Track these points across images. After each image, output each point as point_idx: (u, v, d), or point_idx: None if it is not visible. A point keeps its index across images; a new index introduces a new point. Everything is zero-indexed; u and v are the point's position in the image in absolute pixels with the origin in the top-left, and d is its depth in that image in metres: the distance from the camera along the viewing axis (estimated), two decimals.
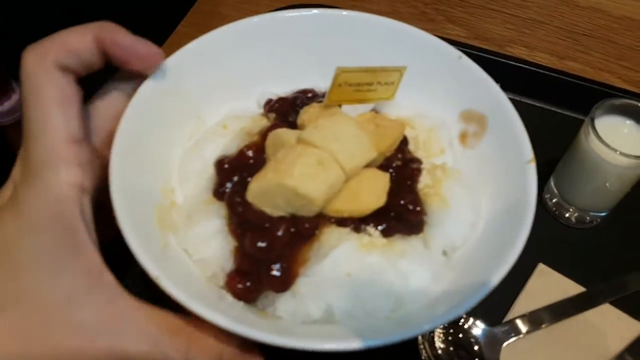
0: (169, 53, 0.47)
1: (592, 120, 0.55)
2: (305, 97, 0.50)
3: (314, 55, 0.53)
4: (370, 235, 0.42)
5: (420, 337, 0.52)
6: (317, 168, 0.39)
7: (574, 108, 0.71)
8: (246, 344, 0.39)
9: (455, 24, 0.91)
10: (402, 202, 0.43)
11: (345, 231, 0.41)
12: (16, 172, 0.38)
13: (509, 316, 0.57)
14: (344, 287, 0.40)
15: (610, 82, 0.79)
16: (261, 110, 0.52)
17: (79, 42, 0.38)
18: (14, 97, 0.68)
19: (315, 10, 0.52)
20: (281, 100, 0.50)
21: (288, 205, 0.40)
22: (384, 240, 0.42)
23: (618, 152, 0.53)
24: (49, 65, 0.37)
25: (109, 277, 0.37)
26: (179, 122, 0.49)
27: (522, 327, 0.55)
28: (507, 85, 0.74)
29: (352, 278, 0.40)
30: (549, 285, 0.59)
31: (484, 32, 0.89)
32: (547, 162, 0.66)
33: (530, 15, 0.89)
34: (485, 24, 0.90)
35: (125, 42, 0.40)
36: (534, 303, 0.57)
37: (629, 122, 0.58)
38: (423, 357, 0.51)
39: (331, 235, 0.40)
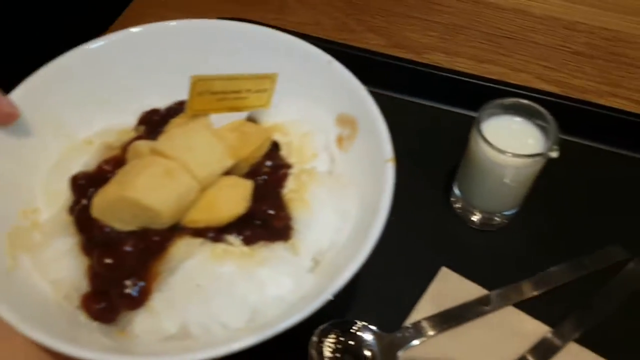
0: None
1: (479, 123, 0.55)
2: (179, 109, 0.50)
3: (192, 66, 0.52)
4: (231, 244, 0.41)
5: (309, 348, 0.50)
6: (164, 179, 0.38)
7: (472, 108, 0.71)
8: None
9: (375, 33, 0.92)
10: (264, 207, 0.42)
11: (197, 242, 0.40)
12: None
13: (409, 321, 0.56)
14: (196, 300, 0.39)
15: (528, 82, 0.80)
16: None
17: None
18: None
19: (184, 22, 0.52)
20: (153, 111, 0.49)
21: (136, 219, 0.39)
22: (245, 249, 0.41)
23: (509, 154, 0.53)
24: None
25: None
26: (44, 143, 0.47)
27: (422, 331, 0.54)
28: (411, 88, 0.75)
29: (203, 290, 0.39)
30: (451, 288, 0.58)
31: (403, 39, 0.90)
32: (453, 167, 0.66)
33: (452, 20, 0.89)
34: (405, 32, 0.90)
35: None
36: (435, 307, 0.56)
37: (518, 119, 0.58)
38: None
39: (180, 247, 0.39)
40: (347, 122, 0.49)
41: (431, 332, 0.54)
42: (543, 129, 0.56)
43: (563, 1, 0.92)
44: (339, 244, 0.43)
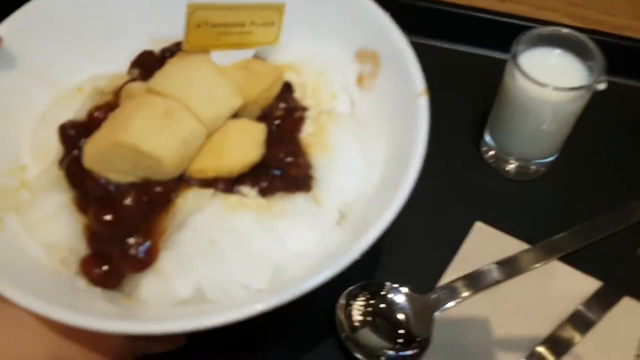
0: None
1: (515, 56, 0.49)
2: (175, 49, 0.44)
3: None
4: (245, 196, 0.36)
5: (337, 311, 0.46)
6: (163, 120, 0.33)
7: (500, 49, 0.64)
8: None
9: None
10: (280, 154, 0.37)
11: (207, 192, 0.35)
12: None
13: (443, 281, 0.51)
14: (210, 258, 0.34)
15: (557, 21, 0.73)
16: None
17: None
18: None
19: None
20: (146, 52, 0.43)
21: (135, 168, 0.34)
22: (262, 201, 0.36)
23: (551, 87, 0.47)
24: None
25: None
26: (30, 94, 0.42)
27: (458, 291, 0.49)
28: (437, 32, 0.69)
29: (217, 246, 0.34)
30: (487, 244, 0.53)
31: None
32: (482, 113, 0.60)
33: None
34: None
35: None
36: (471, 265, 0.51)
37: (557, 52, 0.51)
38: (339, 331, 0.45)
39: (187, 199, 0.34)
40: (368, 57, 0.43)
41: (468, 292, 0.49)
42: (585, 61, 0.50)
43: None
44: (367, 195, 0.38)
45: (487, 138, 0.58)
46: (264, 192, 0.37)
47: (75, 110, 0.40)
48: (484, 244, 0.54)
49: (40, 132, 0.41)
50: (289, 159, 0.36)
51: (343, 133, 0.38)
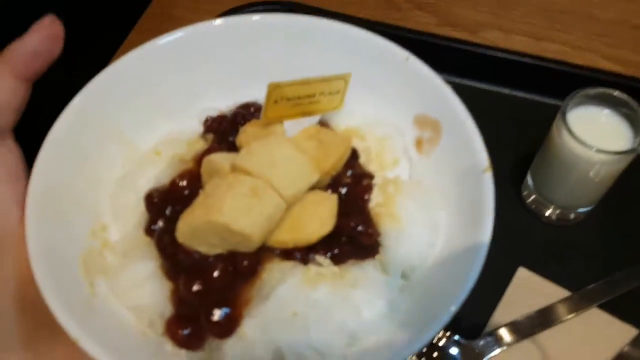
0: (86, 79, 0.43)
1: (564, 114, 0.51)
2: (246, 113, 0.47)
3: (254, 64, 0.49)
4: (320, 264, 0.39)
5: None
6: (251, 200, 0.36)
7: (553, 95, 0.67)
8: None
9: (423, 11, 0.87)
10: (352, 224, 0.39)
11: (289, 265, 0.37)
12: None
13: (489, 327, 0.53)
14: (292, 327, 0.36)
15: (593, 62, 0.75)
16: (202, 129, 0.48)
17: (5, 92, 0.36)
18: None
19: (250, 16, 0.48)
20: (220, 118, 0.46)
21: (224, 242, 0.36)
22: (335, 269, 0.39)
23: (594, 150, 0.49)
24: None
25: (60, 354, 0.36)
26: (107, 152, 0.44)
27: (504, 338, 0.52)
28: (481, 75, 0.71)
29: (300, 318, 0.36)
30: (530, 290, 0.56)
31: (454, 17, 0.85)
32: (524, 156, 0.62)
33: None
34: (455, 8, 0.85)
35: (35, 46, 0.36)
36: (515, 311, 0.54)
37: (605, 112, 0.54)
38: None
39: (273, 271, 0.37)
40: (427, 124, 0.45)
41: (513, 339, 0.52)
42: (632, 123, 0.52)
43: None
44: (430, 260, 0.40)
45: (529, 182, 0.61)
46: (336, 260, 0.39)
47: (155, 175, 0.43)
48: (527, 290, 0.56)
49: (119, 192, 0.43)
50: (361, 228, 0.39)
51: (410, 202, 0.41)
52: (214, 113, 0.48)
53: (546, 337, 0.53)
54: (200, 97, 0.49)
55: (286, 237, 0.37)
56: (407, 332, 0.36)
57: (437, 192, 0.43)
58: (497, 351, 0.51)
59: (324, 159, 0.40)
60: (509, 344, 0.52)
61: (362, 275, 0.39)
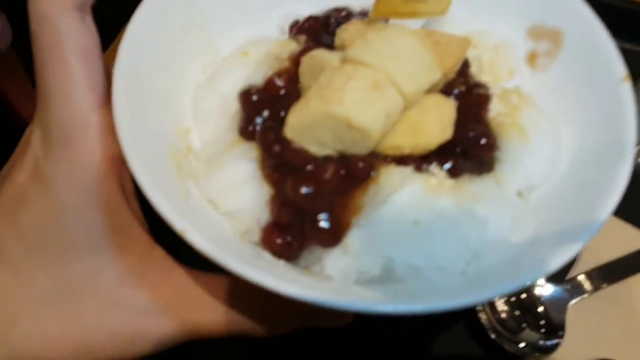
0: None
1: None
2: (339, 16, 0.42)
3: None
4: (434, 175, 0.35)
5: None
6: (372, 93, 0.32)
7: None
8: None
9: None
10: (470, 134, 0.35)
11: (408, 171, 0.34)
12: (35, 142, 0.33)
13: (574, 272, 0.50)
14: (409, 238, 0.33)
15: None
16: (286, 36, 0.43)
17: None
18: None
19: None
20: (312, 19, 0.41)
21: (336, 141, 0.32)
22: (451, 182, 0.35)
23: None
24: (67, 8, 0.31)
25: (158, 252, 0.34)
26: (188, 51, 0.40)
27: (589, 284, 0.49)
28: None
29: (420, 227, 0.33)
30: (617, 236, 0.52)
31: None
32: None
33: None
34: None
35: None
36: (601, 256, 0.51)
37: None
38: (483, 322, 0.45)
39: (391, 176, 0.33)
40: (545, 35, 0.41)
41: (598, 286, 0.49)
42: None
43: None
44: (554, 182, 0.37)
45: None
46: (451, 173, 0.35)
47: (245, 74, 0.39)
48: (611, 236, 0.53)
49: (204, 94, 0.39)
50: (483, 141, 0.35)
51: (538, 115, 0.37)
52: (299, 18, 0.43)
53: (631, 284, 0.50)
54: (280, 3, 0.44)
55: (404, 140, 0.33)
56: (532, 257, 0.32)
57: (559, 109, 0.39)
58: (580, 297, 0.48)
59: (441, 58, 0.36)
60: (592, 291, 0.49)
61: (485, 191, 0.35)
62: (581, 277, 0.49)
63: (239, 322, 0.34)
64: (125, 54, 0.34)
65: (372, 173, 0.33)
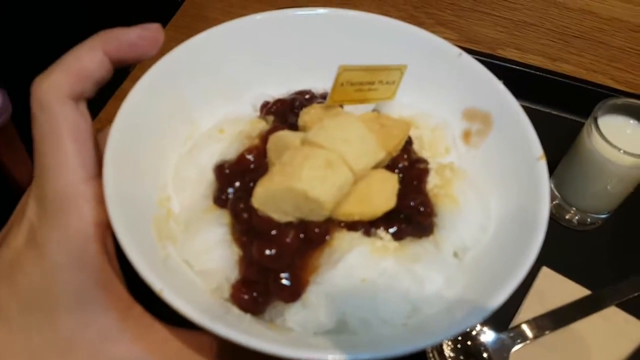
0: (155, 57, 0.45)
1: (596, 119, 0.55)
2: (303, 99, 0.49)
3: (308, 56, 0.51)
4: (381, 238, 0.41)
5: (430, 347, 0.50)
6: (326, 170, 0.38)
7: (571, 110, 0.71)
8: None
9: (445, 27, 0.91)
10: (412, 203, 0.41)
11: (357, 235, 0.39)
12: (30, 210, 0.37)
13: (516, 321, 0.56)
14: (359, 294, 0.38)
15: (604, 83, 0.80)
16: (257, 114, 0.50)
17: (92, 63, 0.37)
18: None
19: (307, 10, 0.51)
20: (279, 102, 0.48)
21: (296, 210, 0.38)
22: (395, 244, 0.41)
23: (622, 151, 0.53)
24: (64, 97, 0.36)
25: (138, 309, 0.37)
26: (172, 128, 0.46)
27: (529, 332, 0.54)
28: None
29: (367, 284, 0.38)
30: (553, 288, 0.59)
31: (474, 34, 0.89)
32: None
33: (520, 17, 0.89)
34: (475, 27, 0.90)
35: (134, 39, 0.39)
36: (539, 307, 0.57)
37: (632, 122, 0.58)
38: None
39: (343, 240, 0.39)
40: (477, 117, 0.48)
41: (538, 333, 0.54)
42: None
43: (628, 4, 0.92)
44: (483, 244, 0.43)
45: (552, 189, 0.64)
46: (395, 236, 0.41)
47: (220, 149, 0.45)
48: (550, 288, 0.59)
49: (184, 166, 0.45)
50: (422, 208, 0.41)
51: (466, 187, 0.43)
52: (268, 99, 0.50)
53: (567, 332, 0.56)
54: (253, 85, 0.51)
55: (353, 209, 0.39)
56: (464, 308, 0.38)
57: (487, 180, 0.45)
58: (522, 345, 0.53)
59: (387, 139, 0.42)
60: (532, 338, 0.54)
61: (422, 251, 0.41)
62: (523, 326, 0.54)
63: None
64: (115, 134, 0.39)
65: (327, 237, 0.39)
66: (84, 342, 0.35)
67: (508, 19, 0.91)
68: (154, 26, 0.40)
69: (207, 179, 0.44)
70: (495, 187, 0.45)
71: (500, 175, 0.45)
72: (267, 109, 0.48)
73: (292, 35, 0.50)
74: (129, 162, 0.40)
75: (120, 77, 0.84)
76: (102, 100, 0.79)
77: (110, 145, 0.39)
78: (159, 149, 0.45)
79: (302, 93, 0.50)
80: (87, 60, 0.37)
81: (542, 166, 0.42)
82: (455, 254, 0.43)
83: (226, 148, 0.44)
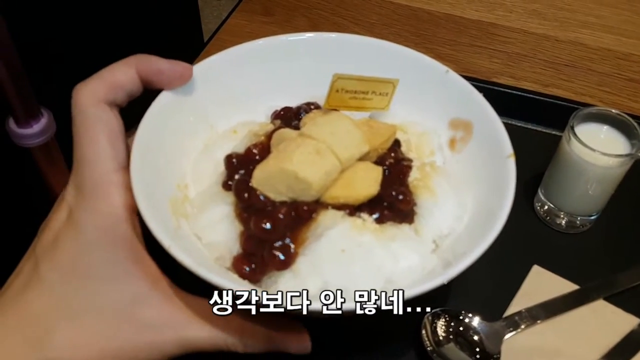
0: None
1: (572, 127, 0.61)
2: (308, 108, 0.56)
3: (316, 73, 0.59)
4: (364, 220, 0.46)
5: (423, 328, 0.55)
6: (315, 156, 0.44)
7: (561, 127, 0.76)
8: (289, 326, 0.44)
9: (444, 60, 0.98)
10: (393, 192, 0.47)
11: (340, 214, 0.45)
12: (70, 196, 0.43)
13: (507, 313, 0.59)
14: (339, 264, 0.44)
15: (593, 104, 0.85)
16: (268, 121, 0.58)
17: (125, 77, 0.44)
18: (43, 121, 0.71)
19: (314, 34, 0.59)
20: (286, 109, 0.56)
21: (289, 190, 0.45)
22: (376, 225, 0.46)
23: (597, 152, 0.58)
24: (99, 102, 0.43)
25: (165, 281, 0.42)
26: (193, 131, 0.54)
27: (520, 322, 0.58)
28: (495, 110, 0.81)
29: (345, 254, 0.44)
30: (544, 284, 0.62)
31: (471, 65, 0.96)
32: (535, 176, 0.71)
33: (515, 50, 0.96)
34: (472, 59, 0.96)
35: (164, 67, 0.47)
36: (530, 301, 0.60)
37: (605, 128, 0.64)
38: (425, 344, 0.54)
39: (327, 217, 0.45)
40: (460, 126, 0.54)
41: (529, 322, 0.58)
42: (628, 137, 0.62)
43: (615, 35, 0.98)
44: (457, 232, 0.48)
45: (541, 196, 0.69)
46: (377, 220, 0.47)
47: (233, 146, 0.52)
48: (541, 284, 0.62)
49: (201, 160, 0.53)
50: (400, 197, 0.47)
51: (444, 181, 0.49)
52: (279, 109, 0.58)
53: (557, 322, 0.59)
54: (266, 98, 0.59)
55: (338, 193, 0.45)
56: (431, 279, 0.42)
57: (466, 179, 0.51)
58: (513, 333, 0.57)
59: (374, 137, 0.49)
60: (523, 328, 0.57)
61: (400, 233, 0.46)
62: (516, 317, 0.58)
63: (222, 339, 0.42)
64: (142, 131, 0.47)
65: (314, 215, 0.45)
66: (118, 305, 0.41)
67: (503, 52, 0.97)
68: (184, 64, 0.48)
69: (220, 171, 0.51)
70: (472, 182, 0.50)
71: (476, 174, 0.50)
72: (276, 115, 0.56)
73: (299, 56, 0.58)
74: (152, 155, 0.47)
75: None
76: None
77: (137, 140, 0.46)
78: (180, 147, 0.52)
79: (308, 103, 0.57)
80: (121, 73, 0.44)
81: (511, 162, 0.47)
82: (435, 242, 0.48)
83: (237, 144, 0.52)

•••••

▶ Task item
Repeat the data verbatim through the "33: (530, 15, 0.89)" line, no pictures.

▶ Response
Track these points across images. After each image, output each point as point_idx: (u, v, d), or point_idx: None if it is not visible. A point keeps its index across images; a new index introduces a new point. Everything is zero-indexed; u and v are the point's position in the image in absolute pixels with the origin in the top-left, and d is its depth in that image in metres: the distance from the camera along the viewing axis (estimated), two decimals.
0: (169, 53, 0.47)
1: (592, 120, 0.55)
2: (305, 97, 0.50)
3: (314, 55, 0.53)
4: (370, 235, 0.42)
5: (420, 337, 0.52)
6: (317, 168, 0.39)
7: (574, 108, 0.71)
8: (246, 344, 0.39)
9: (455, 24, 0.91)
10: (402, 202, 0.43)
11: (345, 231, 0.41)
12: (16, 172, 0.38)
13: (509, 316, 0.57)
14: (344, 287, 0.40)
15: (610, 82, 0.79)
16: (261, 110, 0.52)
17: (79, 42, 0.38)
18: (14, 97, 0.68)
19: (315, 10, 0.52)
20: (281, 100, 0.50)
21: (288, 205, 0.40)
22: (384, 240, 0.42)
23: (618, 152, 0.53)
24: (49, 65, 0.37)
25: (109, 277, 0.37)
26: (179, 122, 0.49)
27: (522, 327, 0.55)
28: (507, 85, 0.74)
29: (352, 278, 0.40)
30: (549, 285, 0.59)
31: (484, 32, 0.89)
32: (547, 162, 0.66)
33: (530, 15, 0.89)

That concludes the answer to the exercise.